Vidal César Monzanares

В результате такого первичного отбора у меня оставалось пять возможностей: буддизм, индуизм, ислам, иудаизм и христианство. Учитывая, что именно они представляют собой великие мировые религии, вряд ли мне предстояло впасть в заблуждение.

Итак, я начал свои исследования с буддизма.

Буддизм

На первый взгляд, фигура Будды была привлекательна, но ставила целый ряд непреодолимых проблем. Прежде всего, историчность его существования была вполне вероятна, но рассказы о нем произошли гораздо позже его смерти. Как и в средневековых житиях святых, в них было совершенно невозможно отличить истину от лжи, легендарное от исторического14. Кроме того Будда не предлагал никакой исторической веры. В его верованиях не содержалось ни малейшей идеи о личном действующем Боге, но лишь тонкий пантеизм. Невозможно было указать ни начальную точку человеческого существования, ни его направление, но похоже было, что оно вращается по нескончаемому кругу.

В то же время, всякая сотворенная вещь была окружена кольцом нечистоты и страдания. Единственным средством преодолеть его было практиковать постоянные и все возраставшие умерщвления.

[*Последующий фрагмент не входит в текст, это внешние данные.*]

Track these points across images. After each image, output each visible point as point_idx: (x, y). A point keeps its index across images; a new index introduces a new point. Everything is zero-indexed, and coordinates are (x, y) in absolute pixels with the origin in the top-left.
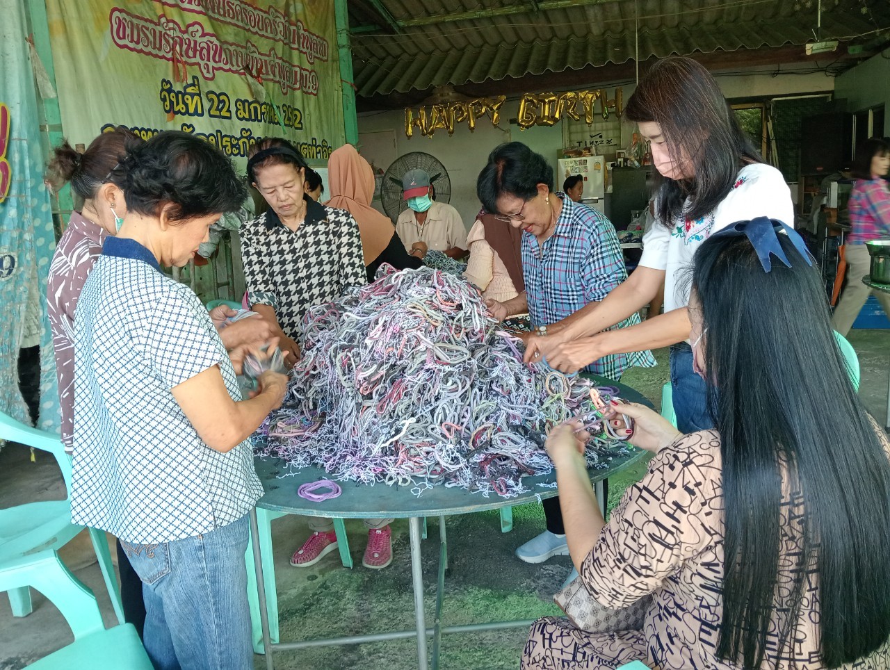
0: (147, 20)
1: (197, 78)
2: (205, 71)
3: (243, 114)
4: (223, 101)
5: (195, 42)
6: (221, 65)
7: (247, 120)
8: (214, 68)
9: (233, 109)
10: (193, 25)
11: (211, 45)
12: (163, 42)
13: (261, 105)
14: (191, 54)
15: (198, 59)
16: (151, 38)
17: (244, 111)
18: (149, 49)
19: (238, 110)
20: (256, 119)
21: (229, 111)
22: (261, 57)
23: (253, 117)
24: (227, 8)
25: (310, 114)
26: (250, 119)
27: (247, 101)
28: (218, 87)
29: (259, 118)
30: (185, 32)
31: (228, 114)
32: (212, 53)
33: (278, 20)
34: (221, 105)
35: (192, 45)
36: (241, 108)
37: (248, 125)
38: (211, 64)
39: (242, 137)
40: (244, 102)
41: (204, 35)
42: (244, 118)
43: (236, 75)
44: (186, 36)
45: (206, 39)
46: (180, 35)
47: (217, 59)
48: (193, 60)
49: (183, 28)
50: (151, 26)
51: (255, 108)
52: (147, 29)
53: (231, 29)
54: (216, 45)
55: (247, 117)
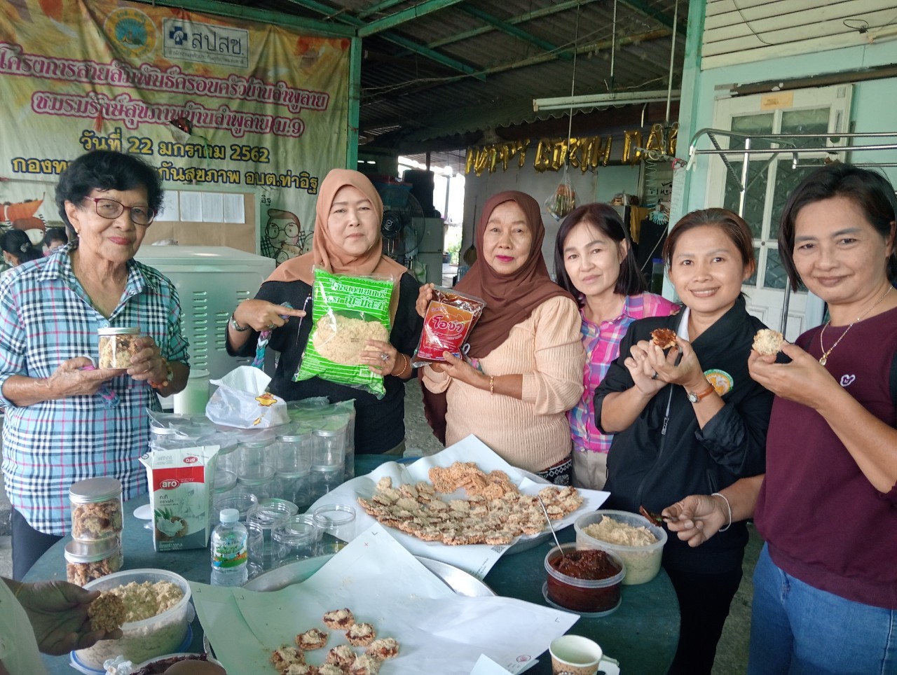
0: (72, 96)
1: (120, 129)
2: (129, 125)
3: (165, 151)
4: (146, 144)
5: (122, 106)
6: (147, 119)
7: (168, 155)
8: (138, 122)
9: (155, 148)
10: (121, 95)
11: (137, 107)
12: (89, 107)
13: (184, 146)
14: (117, 113)
15: (123, 116)
16: (75, 106)
17: (167, 150)
18: (73, 112)
19: (160, 148)
20: (179, 155)
21: (150, 149)
22: (207, 112)
23: (176, 154)
24: (165, 80)
25: (286, 152)
26: (173, 155)
27: (171, 143)
28: (141, 134)
29: (182, 154)
30: (115, 99)
31: (150, 152)
32: (138, 112)
33: (239, 84)
34: (142, 146)
35: (119, 107)
36: (164, 148)
37: (171, 159)
38: (136, 119)
39: (162, 167)
40: (167, 144)
41: (131, 100)
42: (166, 154)
43: (162, 126)
44: (113, 103)
45: (132, 103)
46: (108, 102)
47: (142, 115)
48: (119, 117)
49: (111, 97)
50: (75, 99)
51: (179, 149)
52: (73, 101)
53: (164, 95)
54: (142, 108)
55: (170, 153)
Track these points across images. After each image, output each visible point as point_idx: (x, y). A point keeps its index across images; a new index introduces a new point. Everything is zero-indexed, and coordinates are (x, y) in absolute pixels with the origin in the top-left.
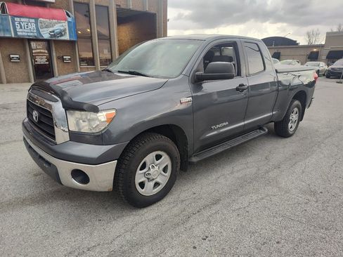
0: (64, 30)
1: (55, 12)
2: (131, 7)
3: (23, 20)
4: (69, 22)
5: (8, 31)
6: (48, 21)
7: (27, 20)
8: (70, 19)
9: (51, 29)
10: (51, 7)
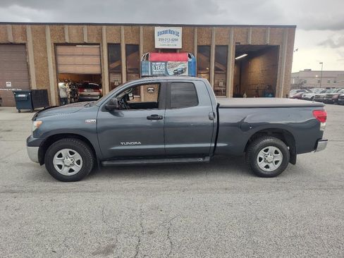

История нам сообщает, что эта религия не смогла изменить к лучшему судьбу человечества, и - факт, исторически доказанный, - она вырывала человека из среды, в какой он жил.

Наконец, во многих случаях она выродилась в чистое идолопоклонство, пусть даже вопреки желанию своего основателя.

В глубине души у меня возникло впечатление, что буддизм был скорее философией, нежели религией (и как раз по этой причине я не включил в свой анализ таких персонажей, как Конфуций), но в качестве философии он не был ни приятным, при притягательным, и притом никто не смог бы с определенностью утверждать, что Будда сказал то или это, ибо не было свидетелей для подтверждения.

Итак, я решил оставить эту религию в стороне.

Индуизм

Затем я перешел к анализу индуизма. Мое изумление оказалось еще больше, чем с буддизмом. Мне показалось почти невозможным говорить о религии индуизма, ибо в его лоне сосуществовали религиозные течения и верования совершенно противоречащие друг другу. Веды, например, происходили из чистого и простого язычества, детского и грубого одновременно. Они отнюдь не превосходили творений Гомера или пророчеств дельфийской пифии.

Действительно, как я потом узнал, греческая религия была в значительной части индийского происхождения 15. Результат был обескураживающим.

Тогда я принялся за Бхагават-Гиту. Мое разочарование было еще больше. Вопреки тому, чего я ожидал, это была вовсе не религиозная книга, но всего лишь фрагмент Махаб-хараты, индийского эпоса на уровне гомеровских Илиады и Одиссеи. Несомненно, что ее метафизические представления превосходили гомеровские, но они казались почти детскими в сравнении с философией Сократа, Платона или Аристотеля. Там также проявлялись элементы, связанные с буддизмом: не было личного божества, когда же оно появлялось, то было всего лишь ансамблем богов столь же нелепых, как и боги греческого или римского пантеона. Не было ясного божественного откровения, но скорее весьма неясные и не поддающиеся проверке проявления; история не имела здесь никакого смысла и непрестанно и тоскливо вращалась по кругу; все сотворенные вещи были злы и следовало отделиться от них посредством аскетизма, либо же это было нечто, чем владели из сластолюбия. Невозможно было доверять акту веры, имевшему место в какой-то момент.

Кроме того, эта религия содержала диетические предписания, суеверия, связанные с жертвоприношениями, и систему каст, которая мне представлялась противоречащей разуму.

Со многих точек зрения эта религия мне представлялась, как стадия духовной эволюции, предшествующая буддизму.